Esa maduración sociopolítica, del ser humano se entiende entre dos negaciones, ambas correlativas a la falta de madurez social. Nos referimos,  por una parte,  a lo que podríamos denominar tribalismo de cualquier clase, a las sociedades tribales, que con la afirmación de la propia condición sociocultural pueden llegar a impedir o condicionar seriamente el desarrollo de la libertad personal y consecuentemente del pluralismo. El otro caso es el de las formas diversas de autoritarismo, o mejor de tiranía, que con el pretexto de establecer una organización social más desarrollada y perfeccionada, someten las peculiaridades y los intereses de individuos y grupos a los intereses de la organización misma.
 
El pluralismo auténtico se traduce en diálogo. Cuando existe diversidad social, pero no hay diálogo, propiamente no deberíamos hablar de pluralismo sino de sectarismo. Aquí nos encontraríamos otra vez con la división maniquea del cuerpo social propia de todo comportamiento sectario. Al análisis de este tipo de comportamientos es al que más sensibles resultan los cuerpos políticos que adolecen de este defecto, por eso es el más difícil de practicar porque produce inmediatamente una reacción agresiva desproporcionada. Tampoco se trata de bajar aquí a los casos concretos. Digamos, no obstante, que posiblemente este tipo de comportamientos maniqueos son lo que más separa hoy, en nuestras sociedades, a algunas fuerzas políticas de las posiciones de centro.
 
Sobre el supuesto de un pluralismo auténtico se establece el diálogo. Posiblemente en el diálogo es donde más puede apreciarse la condición personal a la que venimos refiriéndonos. En el diálogo se ponen en juego todas las condiciones que caracterizan el talante político del centro: moderación, respeto mutuo, conciencia de la propia limitación, atención a la realidad y a las opiniones ajenas, actitud de escucha, etc.
 
Pero la disposición al diálogo no debe ser sólo una actitud del político, sino que el diálogo, como actitud socialmente generalizada, debe ser un objetivo político de primer orden. Una sociedad democrática no es tanto una sociedad que vota, ni una sociedad partidista, con ser estos elementos factores vertebradores fundamentales en una democracia. Una sociedad democrática es ante todo una sociedad en la que se habla abiertamente, en la que se hace un ejercicio público de la racionalidad, en la que las visiones del mundo y los intereses individuales y de grupo se enriquecen mutuamente mediante el intercambio dialógico.
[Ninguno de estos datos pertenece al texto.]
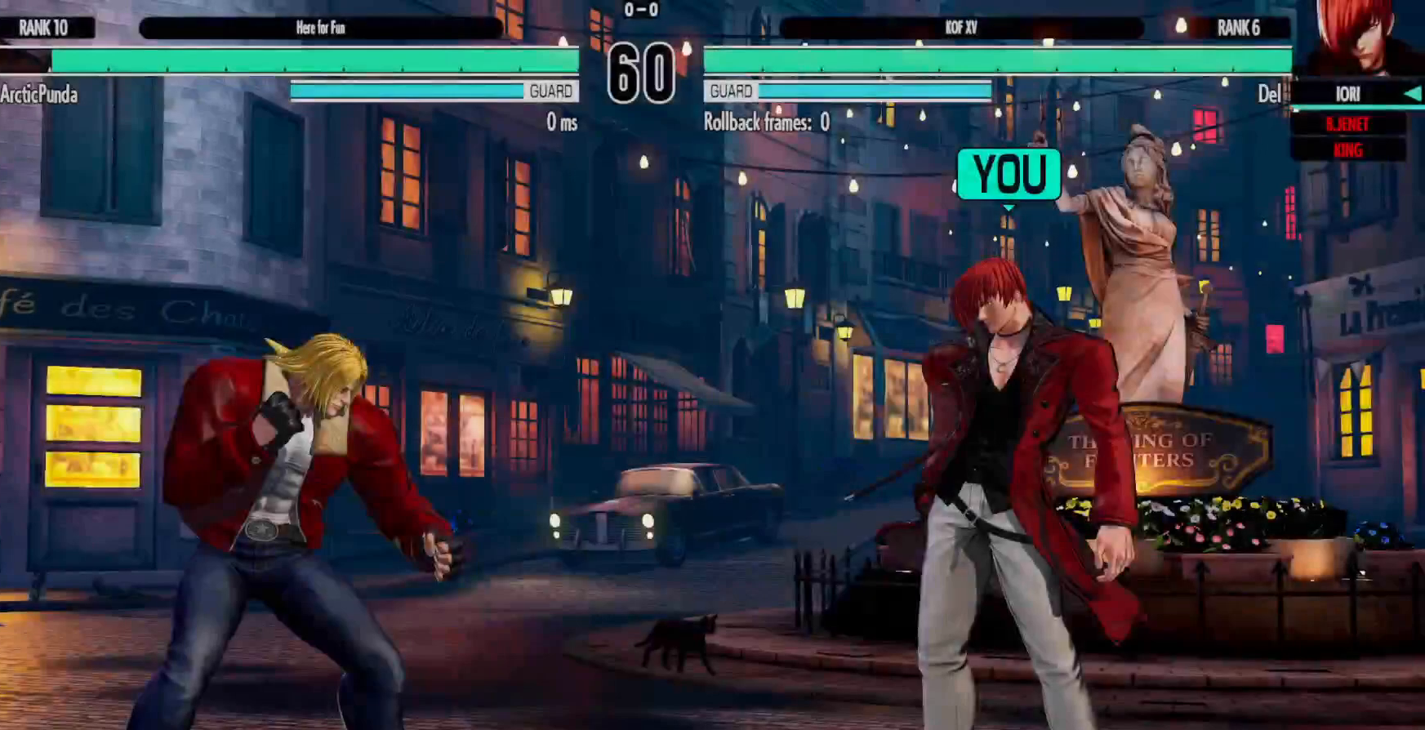
{"buttons": ["X", "DPAD_DOWN", "DPAD_RIGHT"], "left_stick": "center", "right_stick": "center", "events": [[83, "X", "up"], [83, "Y", "up"], [383, "B", "down"], [400, "DPAD_DOWN", "down"], [400, "X", "down"], [500, "B", "up"]]}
El diálogo auténtico entraña un enriquecimiento de la vida social y una auténtica integración, pues el diálogo supone la transformación de la tolerancia negativa ,el mero soportar o aguantar al otro, al distinto, en tolerancia positiva, que significa apreciar al otro en cuanto que no nos limitamos simplemente a existir a su lado, sino que coexistimos con él.
 
Una forma de ejercer el control cuando el poder se esclerotiza, se sirve sólo a sí mismo, es la preocupación central por cercenar al rival. Es lógico que se pretenda derrotar al adversario, pero la forma de hacerlo tiene que ser ganándole la partida en el aprecio de los ciudadanos, dando soluciones realistas, y también con los proyectos más ilusionantes,… Lo que constituiría una negación del espíritu democrático sería pretender ganar a base de socavar el trabajo de los demás, algo, por desgracia, muy presnte en las diferentes actividades humanas. Demasiado frecuente.